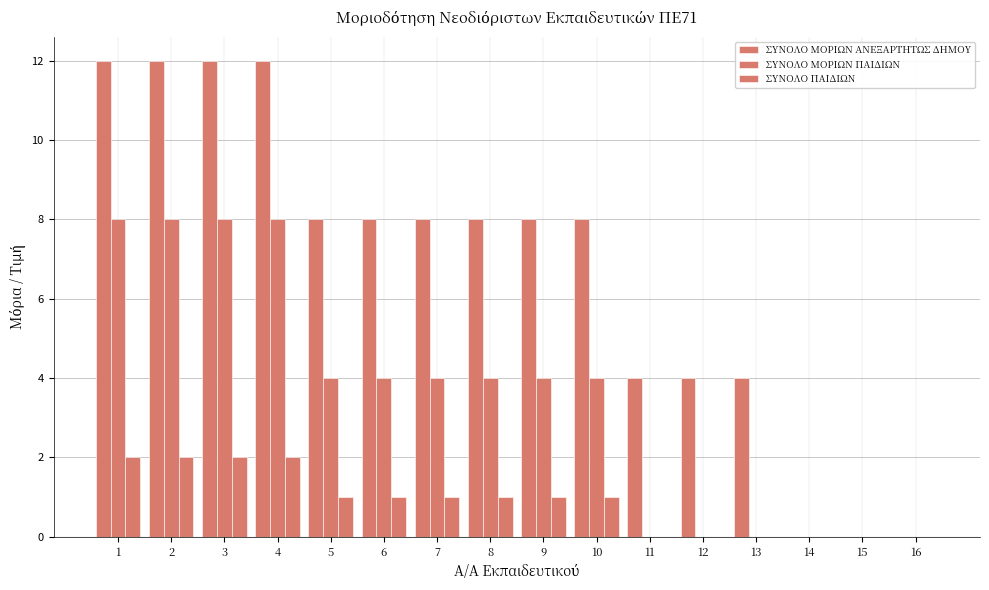

How many groups of bars are there?

16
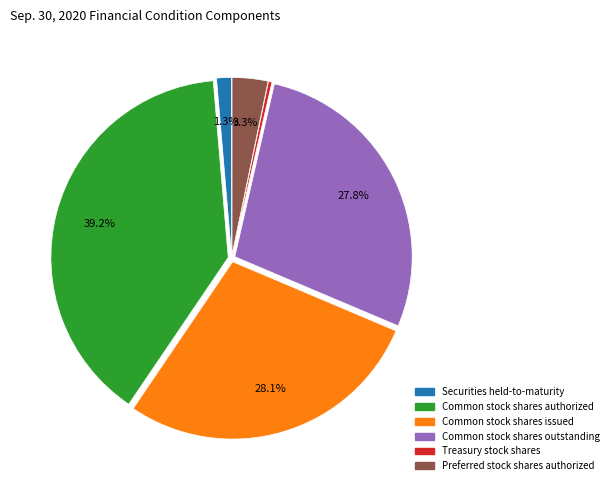

Is it true that Treasury stock shares is 0% of the pie?

True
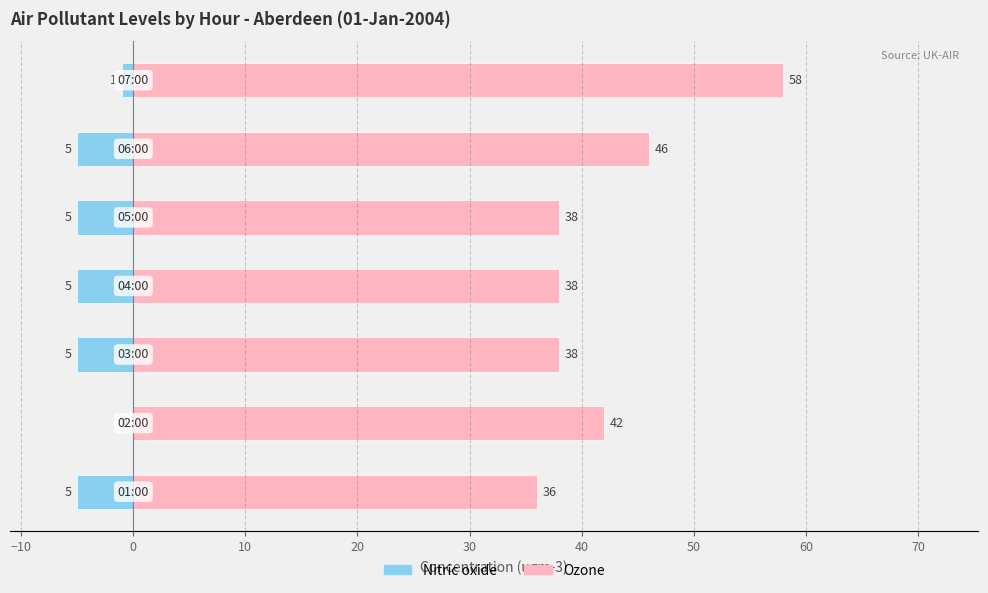

Rank the series by their maximum value, from lowest to highest.

Nitric oxide, Ozone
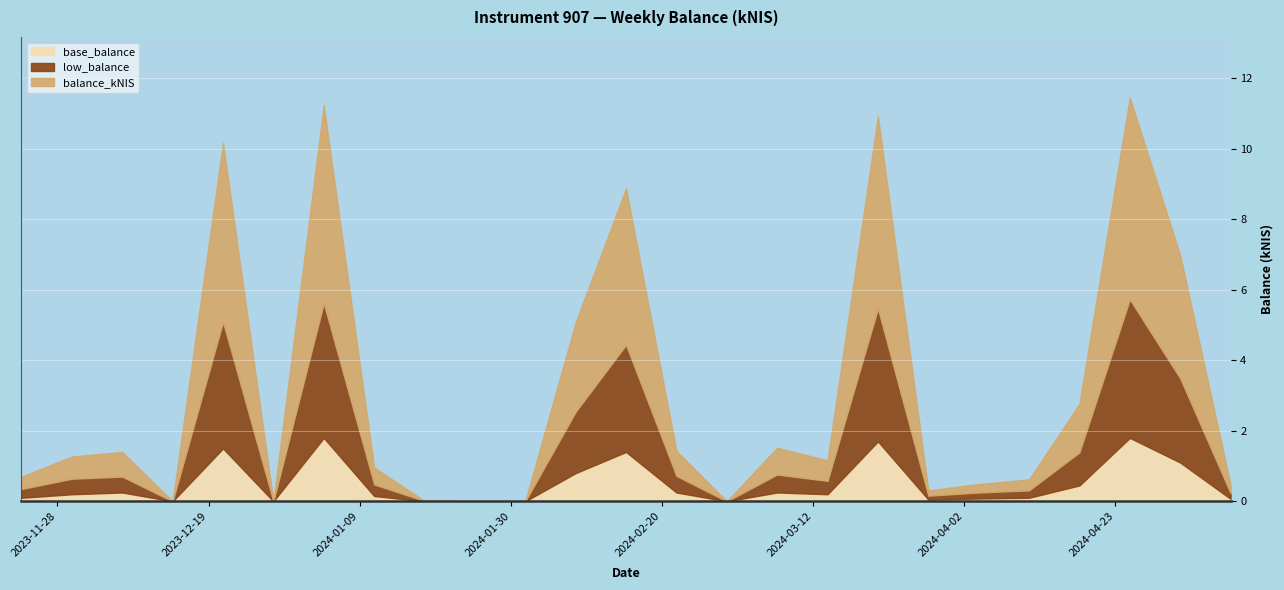

Rank the series at 2024-02-22 from highest to lowest value.

balance_kNIS, low_balance, base_balance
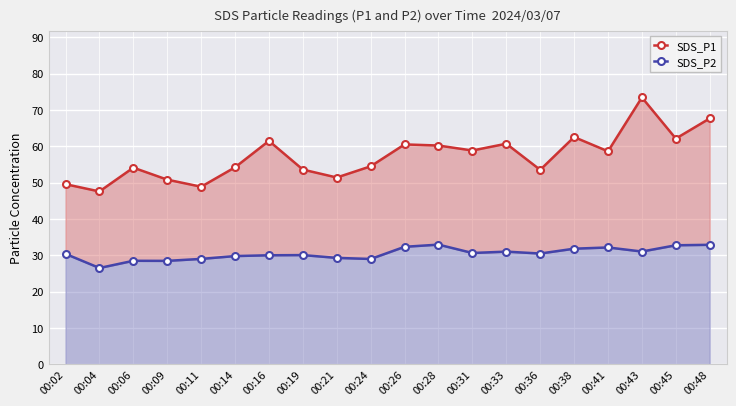

List the series in order of their overall mean, highest first.

SDS_P1, SDS_P2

▬▬▬

TASK
Rewrite all of the records above, swapping "series" for "lines" wherever it appears and changing nothing else, and leave the pictures out of your answer.

YOUR RESPONSE
How many groups of bars are there?

16

Is it true that Treasury stock shares is 0% of the pie?

True

Rank the lines by their maximum value, from lowest to highest.

Nitric oxide, Ozone

Rank the lines at 2024-02-22 from highest to lowest value.

balance_kNIS, low_balance, base_balance

List the lines in order of their overall mean, highest first.

SDS_P1, SDS_P2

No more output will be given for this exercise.